Speaking of the beer, Pedal Haus is finally tapping some of its own housemade brews. And thanks to experienced brew master Derek "Doc" Osborn, even Pedal Haus' first creations are easy to like. There's a Pedal Haus Kolsh and Wit to try, as well as a Haus Pub Ale that's über-smooth (thanks to an infusion of nitrogen) and supremely easy to drink. The only downside to the fact that Pedal Haus is brewing beer on site can be the smell, which during our visit was so powerful as to drive us out of the dining room and onto the spacious patio for lunch.
The brewery's lunch menu offers mostly sharable starters, sandwiches, and salads, and we started with an order of the steamed mussels and fries ($15) and classic poutine ($9), both recommended by our server.
We were happy to see the hearty serving of mussels, topped with thick, crispy frites and swimming in a shallow pool of beer-based sauce. But we wanted more heat (garlic maybe? or chiles?) to kick things up, though the broth hung heavily with thyme, onion, and bay leaves. Most remarkable about this dish was the sheer size of the mussels, which were closer to the size of oysters than the mussels we're used to. Two pieces of toasted and buttered Noble Bread were also a welcome side, and we were just as happy to eat them plain as we were to drag them through the remaining sauce.
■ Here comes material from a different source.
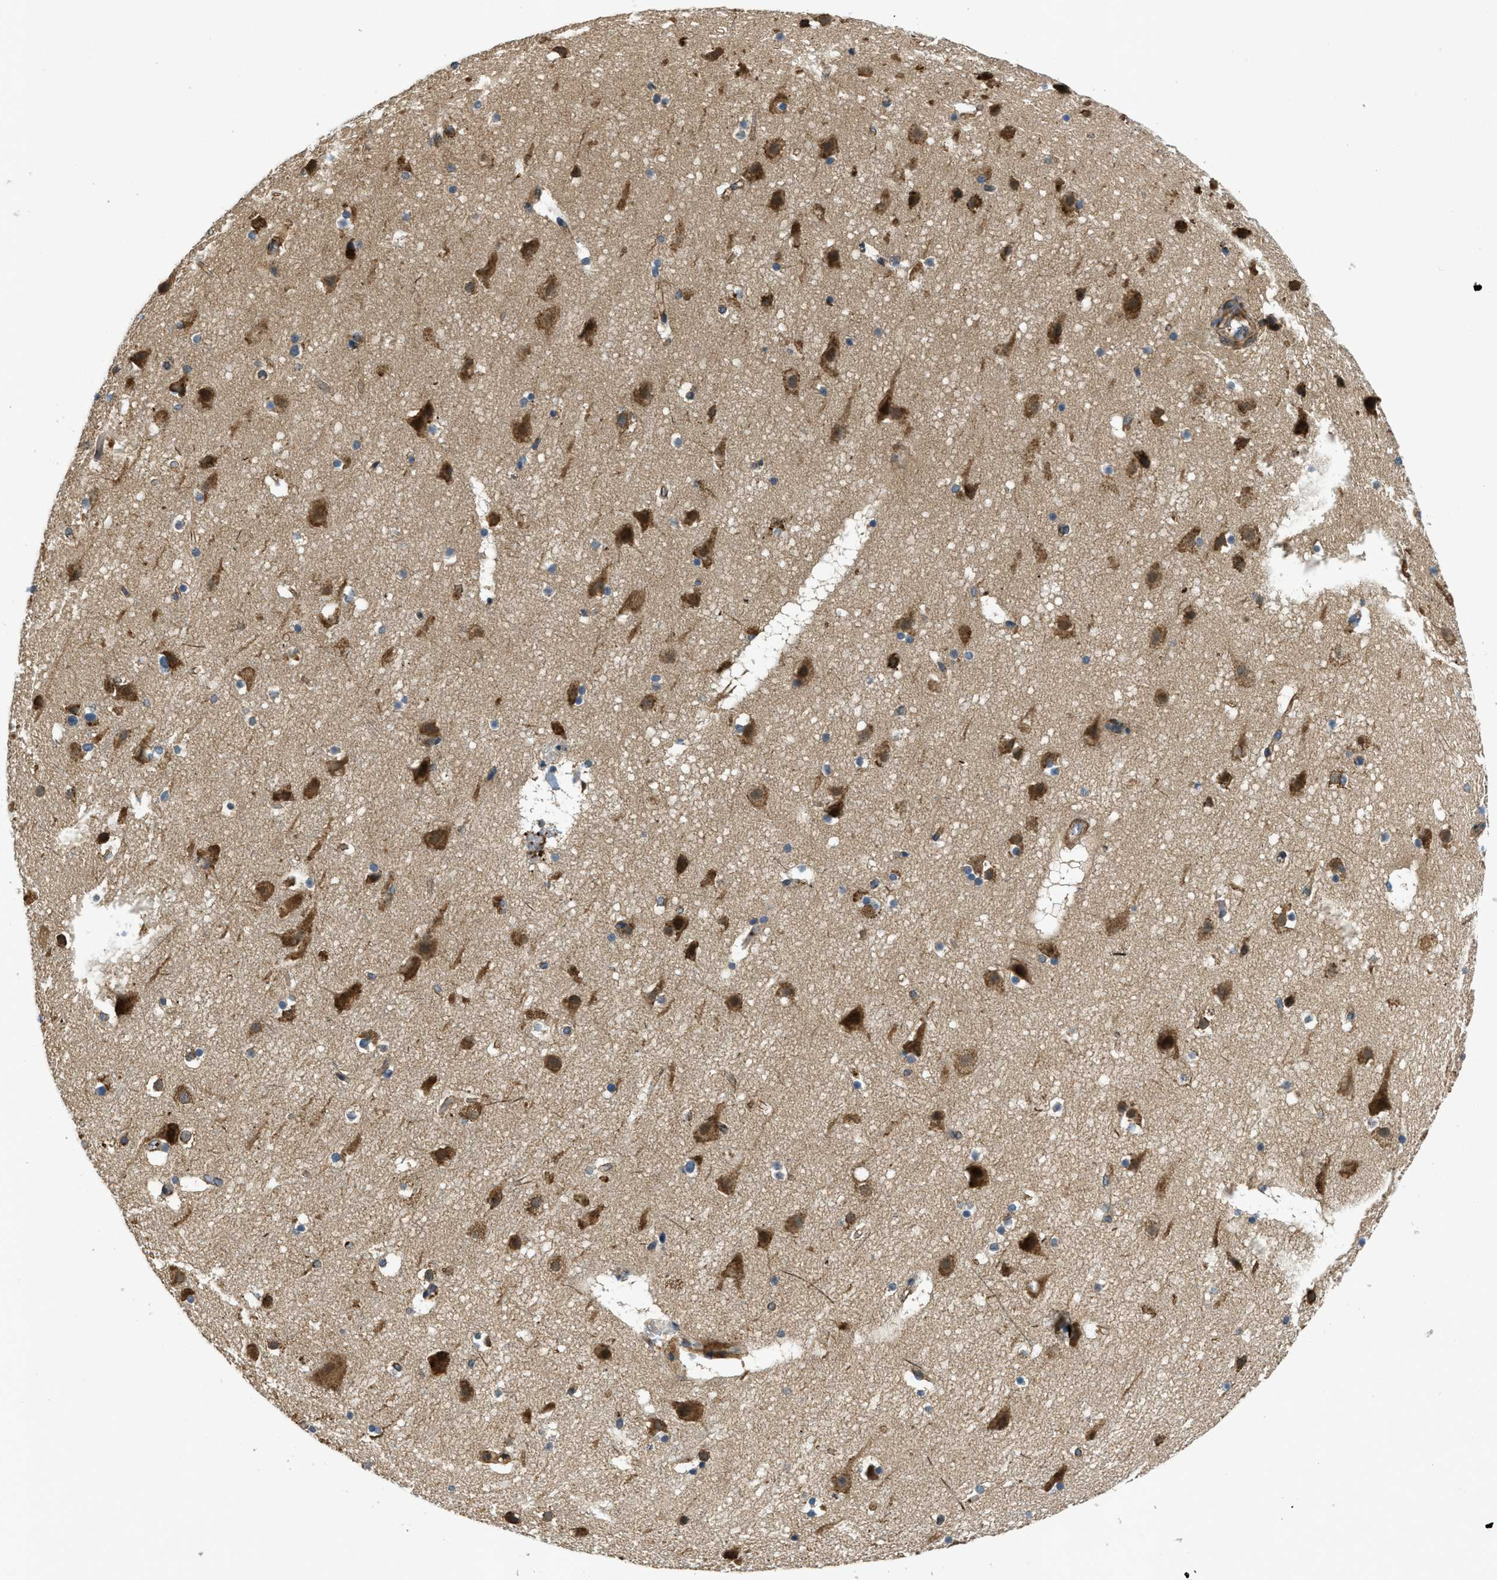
{"staining": {"intensity": "moderate", "quantity": ">75%", "location": "cytoplasmic/membranous"}, "tissue": "cerebral cortex", "cell_type": "Endothelial cells", "image_type": "normal", "snomed": [{"axis": "morphology", "description": "Normal tissue, NOS"}, {"axis": "topography", "description": "Cerebral cortex"}], "caption": "The micrograph displays a brown stain indicating the presence of a protein in the cytoplasmic/membranous of endothelial cells in cerebral cortex.", "gene": "CGN", "patient": {"sex": "male", "age": 45}}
The poutine, on the other hard, was difficult to resist. More of the "haus cut fries" came smothered in gravy and Crow’s Dairy curd then topped with a fried egg. It's hard to mess up so inherently satisfying a combination, and Pedal Haus' version kept us coming back for forkful after forkful of fries. We appreciated how well the thick-cut frites stood up to the heavy gravy and cheese, maintaining some level of crunch even after they'd been sitting for a while.
Also at the recommendation of the server, we tried the restaurant's organic chicken pot pie ($13). Pedal Haus' version of the dish comes in a white soup crock and topped with a flaky, doughy top. We recommend jabbing your spoon directly through the upper layer, and using pieces of the bready top to scoop out the pie's insides. A creamy mixture of chicken and vegetables gets a flavor boost from more thyme — and if you're sensitive to the woody flavor of this herb, best skip this dish altogether.
Finally, we tried the tempura grilled bratwurst ($8), because who can resist fried sausages? Unfortunately, we probably should have. The chewy tempura batter didn't deliver the delicate crunch we hoped for and contributed almost nothing in the way of flavor. On the upside, the creamy white cheddar beer cheese provided for dipping lived up completely to its name; it was creamy, white, and cheesy. Dipping the brat in the gooey cheese made us wish we could have ordered the dish without the tempura.
During our midweek lunch, the patio was about half-full of diners (even despite cloudy skies and impending rain). And from experience, we know this spot already has become a popular destination for happy hour, football watching, and weekend drinking. We wish the food was enough to also merit Pedal Haus as a destination for pre-drinking dinner, too, but for now, we'll come back for the beer — and use the poutine as a carb-y blanket to soak up the excess alcohol.